Perhaps he regrets cheating on his partner, not because of a loss of feelings for you, but because of his conscience. The conflict within his heart and mind. Perhaps he realizes that yes, whilst he has feelings for you, that is not the way to go about it all.He feels wrong but doesn't know what to do. If he went out of his way to cheat on his girlfriend, it means he really likes you or love you. But, at the same time, he knows that it was wrong to cheat on that poor girl. Don't worry. Just go up and ask him yourself as to why he is ignoring you.
It is not your fault. Maybe he is having some personal issues he needs to sort out himself. If he puts you into a negative mood or doesn’t make you feel good, don’t be afraid to say no to him because your happiness is much more important then him cheating on his On girlfriend , what you have to do is put yourself in his girlfriends shoes and wonder how she felt when she heard she was being cheated on by her boyfriend , she must’ve have been so devastated to hear that, so maybe he is feeling the guilt at the moment
He may have been deeply insecure about his initial relationship. It seems that he's processing his feelings. I want you to know its not your fault, whatever he's doing is his choice. Now this could go a multitude of ways. I think you should figure out your feelings for him, if their genuine or an adrenaline moment. That should put things into perspective for the both of you. The fact he cheated on his girlfriend gives an insight into who he is but people can change. Be open minded but figure out your stance on the situation and him as a person.
I am really sorry to hear about this, you didnt deserve to be cheated or treated like this. I assume that he may feel embarrased, ashamed, scared to face you or in the worst case scenario, i am afraid to say that that he may have moved on. Please take care of yourself. Dont let someone who hurts you or treats you worthless to have chances to upset you. Maybe, after a while he may message you or respond to you. If you are comfortable, you can always talk to me or any listener here. We would love to help you feel better.
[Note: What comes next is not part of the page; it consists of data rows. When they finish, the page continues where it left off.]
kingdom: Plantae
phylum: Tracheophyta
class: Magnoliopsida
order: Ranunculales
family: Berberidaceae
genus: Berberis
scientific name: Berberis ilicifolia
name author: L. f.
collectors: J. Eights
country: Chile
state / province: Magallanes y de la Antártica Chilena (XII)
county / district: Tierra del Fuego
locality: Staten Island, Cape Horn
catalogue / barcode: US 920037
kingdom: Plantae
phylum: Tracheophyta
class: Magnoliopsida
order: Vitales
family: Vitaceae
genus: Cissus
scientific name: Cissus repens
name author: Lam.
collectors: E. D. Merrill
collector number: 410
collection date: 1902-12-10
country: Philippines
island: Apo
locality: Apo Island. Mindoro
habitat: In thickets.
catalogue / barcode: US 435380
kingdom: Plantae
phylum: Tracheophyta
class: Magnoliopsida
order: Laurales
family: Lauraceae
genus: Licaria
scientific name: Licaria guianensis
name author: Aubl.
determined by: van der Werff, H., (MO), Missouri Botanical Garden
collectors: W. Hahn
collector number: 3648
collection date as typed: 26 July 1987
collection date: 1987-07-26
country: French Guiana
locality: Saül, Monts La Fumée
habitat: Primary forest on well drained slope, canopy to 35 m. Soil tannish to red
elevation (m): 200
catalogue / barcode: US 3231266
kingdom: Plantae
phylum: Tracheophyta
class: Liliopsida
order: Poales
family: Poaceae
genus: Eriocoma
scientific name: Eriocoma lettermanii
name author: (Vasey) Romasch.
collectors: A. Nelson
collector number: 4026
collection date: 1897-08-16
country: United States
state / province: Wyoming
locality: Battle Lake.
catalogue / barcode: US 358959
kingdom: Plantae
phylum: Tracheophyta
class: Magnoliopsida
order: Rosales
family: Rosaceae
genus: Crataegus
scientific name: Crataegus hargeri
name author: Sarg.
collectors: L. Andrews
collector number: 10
There could be a lot of reasons. It depends on the context of the situation. Was it only a physical thing, was it also emotional? Now, it depends also on the frequency. Was it a one time thing or was it something continuous? It is time to really pay attention to see if what he said were his intentions matches his actions. It is likely that he's ignoring you because he feels regret and does not know to deal with it. It could also be because he is confused and is unsure as to which will be the next step between you two and between his girlfriend and him. And unfortunately, sometimes the infidelities are only a one time thing and does not imply that he was looking for something else. Either way, remember to give the importance and attention to people according to what they have earned.